Ordem de serviço A
Segundo o texto sobre a globalização, em que ocasião foi dito, no essencial, aquilo que nele se expõe?
Ordem de serviço B
Prossiga o texto sobre a globalização a partir do ponto em que termina.

Texto fornecido
········
3. A "globalização" - ao contrário
do que pretendem os arautos do "pensamento único",
também eles a braços com crescente descrédito nas próprias
fileiras dos defensores do sistema, vide nomeadamente Mário
Soares - não é uma inevitabilidade com que os povos tenham de
conformar-se. Há sem dúvida factores de ordem objectiva que lhe
dão suporte. As extraordinárias conquistas da ciência e da
técnica e o progresso das forças produtivas solicitam novos
desenvolvimentos na divisão internacional do trabalho, na
internacionalização da actividade económica (e não só), nos
processos de cooperação e integração. Mas a
"mundialização" que aí está, aliás muito mais
limitada (à esfera financeira) do que se pretende fazer crer,
não é neutra, tem uma base e orientação de classe, é
determinada pelos interesses do grande capital transnacional e,
perante o desaparecimento da URSS e do socialismo como sistema
mundial, dá mais livre curso à natureza exploradora, opressora
e agressiva do capitalismo. Foi isto que no essencial dissemos no
XV Congresso do PCP em Dezembro 1996. Acrescentámos então que a
resistência e a luta dos povos não só não desapareceria ante
as trombetas do "capitalismo triunfante", como tenderia
a intensificar-se, e que a "globalização"
········
Excerto de dados

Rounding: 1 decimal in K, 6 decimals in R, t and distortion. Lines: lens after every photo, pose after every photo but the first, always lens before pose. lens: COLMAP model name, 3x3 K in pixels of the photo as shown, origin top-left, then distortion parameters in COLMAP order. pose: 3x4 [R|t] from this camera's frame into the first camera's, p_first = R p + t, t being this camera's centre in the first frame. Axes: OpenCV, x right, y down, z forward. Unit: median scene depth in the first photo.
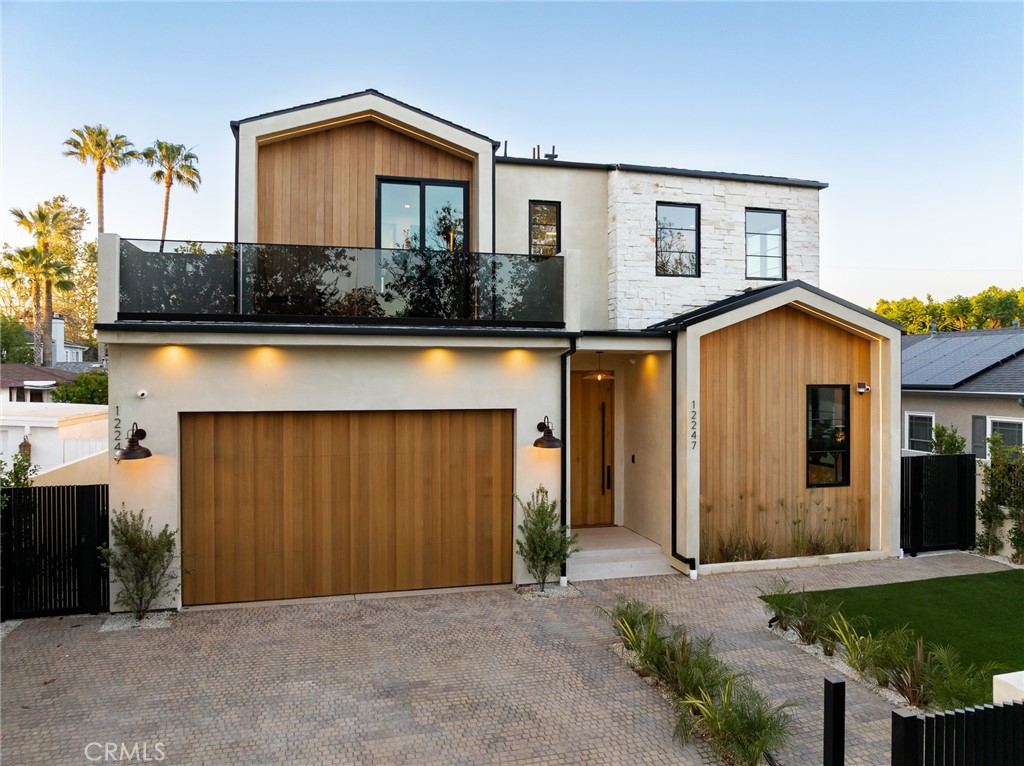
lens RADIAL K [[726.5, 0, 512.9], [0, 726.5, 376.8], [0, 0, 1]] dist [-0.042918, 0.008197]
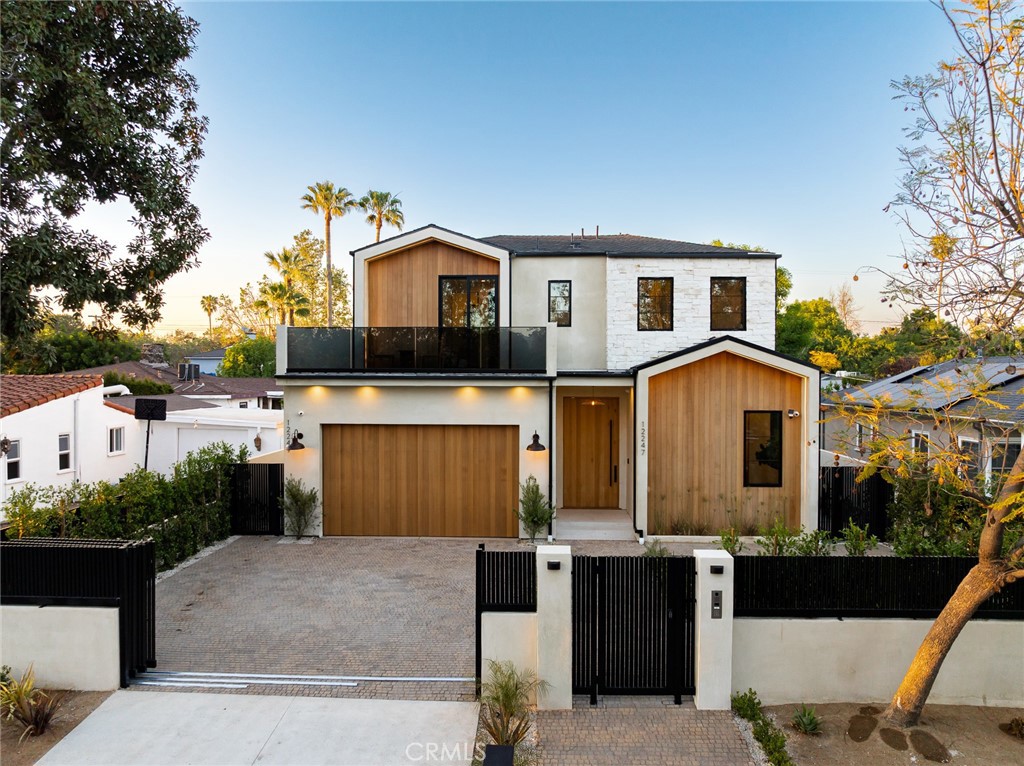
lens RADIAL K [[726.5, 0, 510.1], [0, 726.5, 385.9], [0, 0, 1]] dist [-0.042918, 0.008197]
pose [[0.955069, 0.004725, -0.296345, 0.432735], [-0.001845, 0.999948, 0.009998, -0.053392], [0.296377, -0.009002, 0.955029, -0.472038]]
········
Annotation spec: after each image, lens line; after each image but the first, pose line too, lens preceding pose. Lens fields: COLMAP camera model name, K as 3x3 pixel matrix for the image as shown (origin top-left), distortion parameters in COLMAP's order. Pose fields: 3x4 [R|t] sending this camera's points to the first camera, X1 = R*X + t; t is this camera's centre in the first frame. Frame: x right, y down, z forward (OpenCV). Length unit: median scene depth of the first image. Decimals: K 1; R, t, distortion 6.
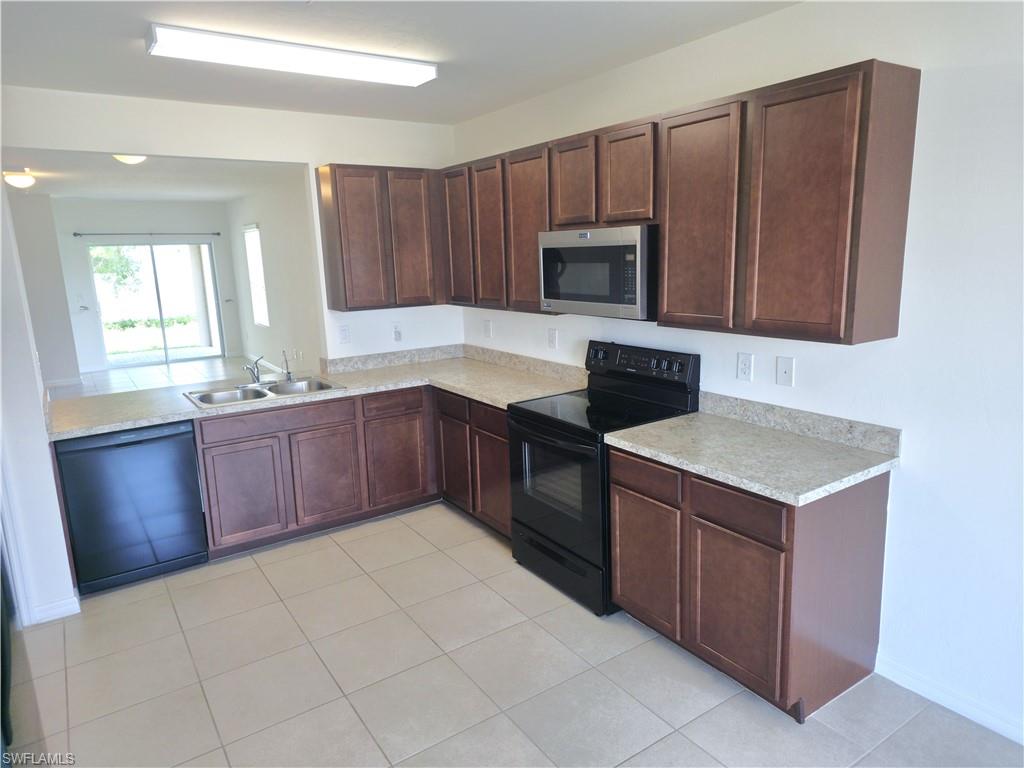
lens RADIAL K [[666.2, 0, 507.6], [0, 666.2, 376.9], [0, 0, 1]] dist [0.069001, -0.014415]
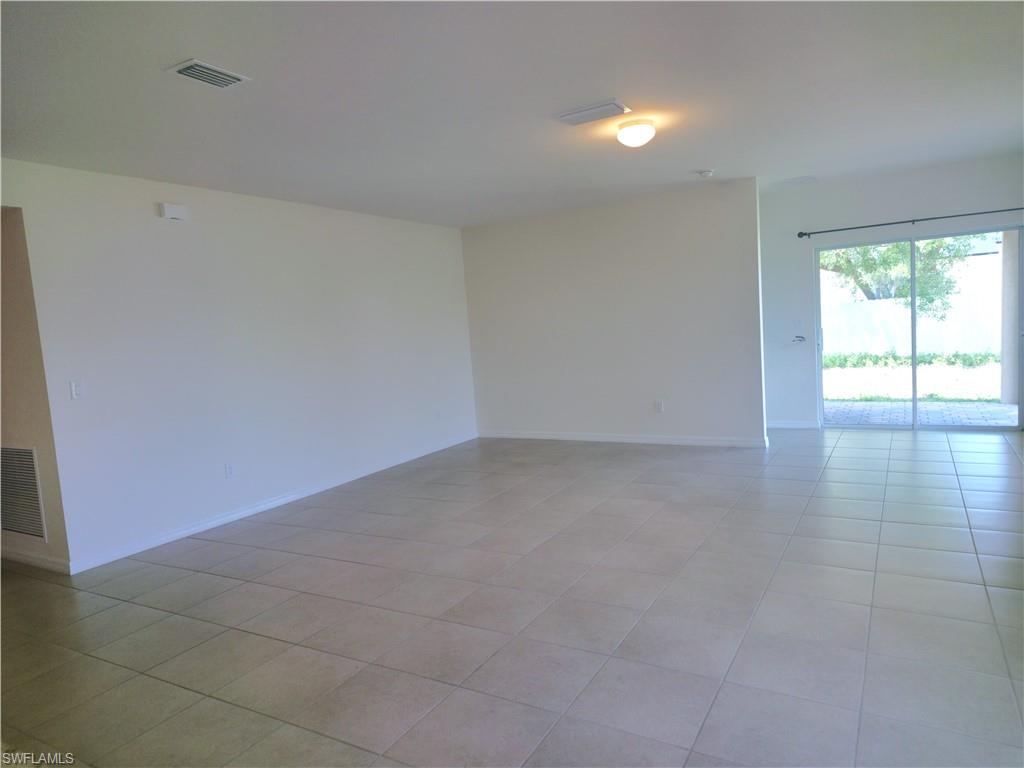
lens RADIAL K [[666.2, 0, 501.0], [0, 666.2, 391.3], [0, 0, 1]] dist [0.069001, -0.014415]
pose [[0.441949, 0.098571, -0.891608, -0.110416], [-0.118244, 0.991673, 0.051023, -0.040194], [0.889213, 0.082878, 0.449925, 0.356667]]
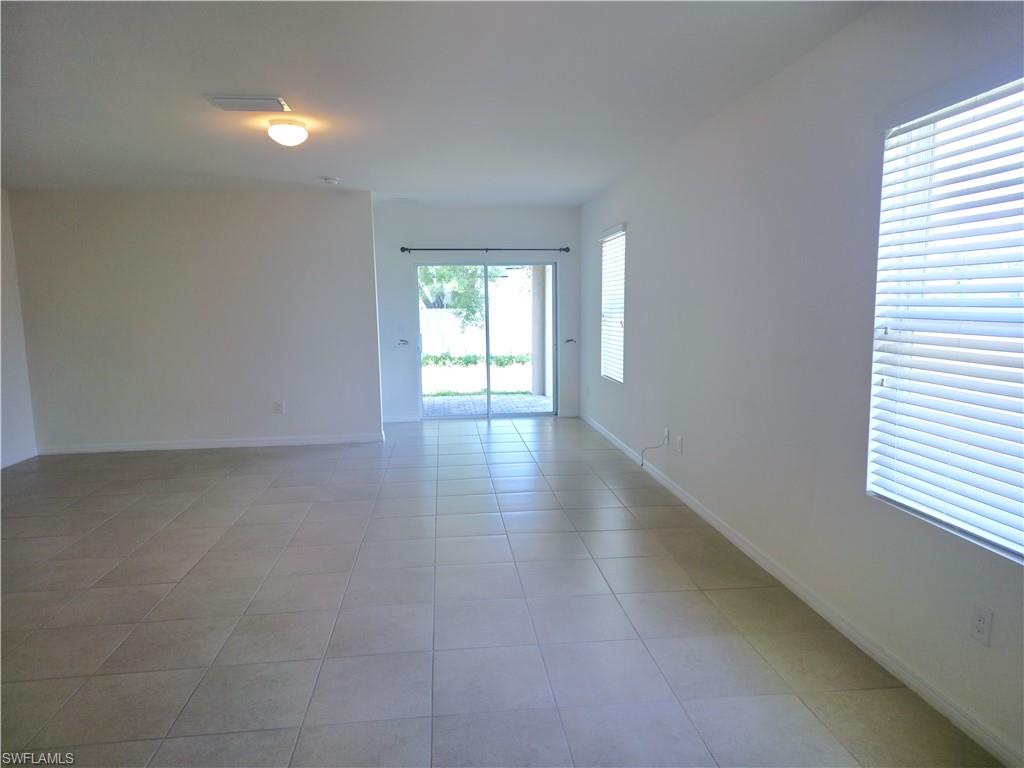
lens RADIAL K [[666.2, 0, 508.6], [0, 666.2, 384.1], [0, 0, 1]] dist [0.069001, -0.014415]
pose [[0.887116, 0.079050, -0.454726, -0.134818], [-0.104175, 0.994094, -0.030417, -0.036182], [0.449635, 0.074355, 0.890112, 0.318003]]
········
Resposta A
No XV Congresso do PCP, em Dezembro de 1996.

Resposta B
imperialista, tropeçando também nos próprios limites e
contradições do sistema, acabaria por revelar a sua verdadeira
natureza. Essa é na realidade a situação que, em boa medida
já temos hoje, e que a Cimeira Ibero-Americana do Porto
necessariamente reflectirá.
A importância que tudo isto tem na luta ideológica é muito
grande, sobretudo se pensarmos que, com as derrotas do socialismo
na URSS e no Leste da Europa, se procurou dar o socialismo como
ultrapassado, derrotado e inviável, e o mesmo para os partidos
comunistas. E não devem subestimar-se as possibilidades que se
abrem à constituição de amplas alianças sociais e políticas
para fazer frente às mais gravosas consequên-cias da
"globalização" neoliberal e isolar os sectores mais
reaccionários e agressivos do grande capital. Mas os comunistas
não podem deter-se aí onde os redescobridores de Keynes
gostavam muito que eles se detivessem; com o neoliberalismo é o
próprio capitalismo que hoje se senta no banco dos réus.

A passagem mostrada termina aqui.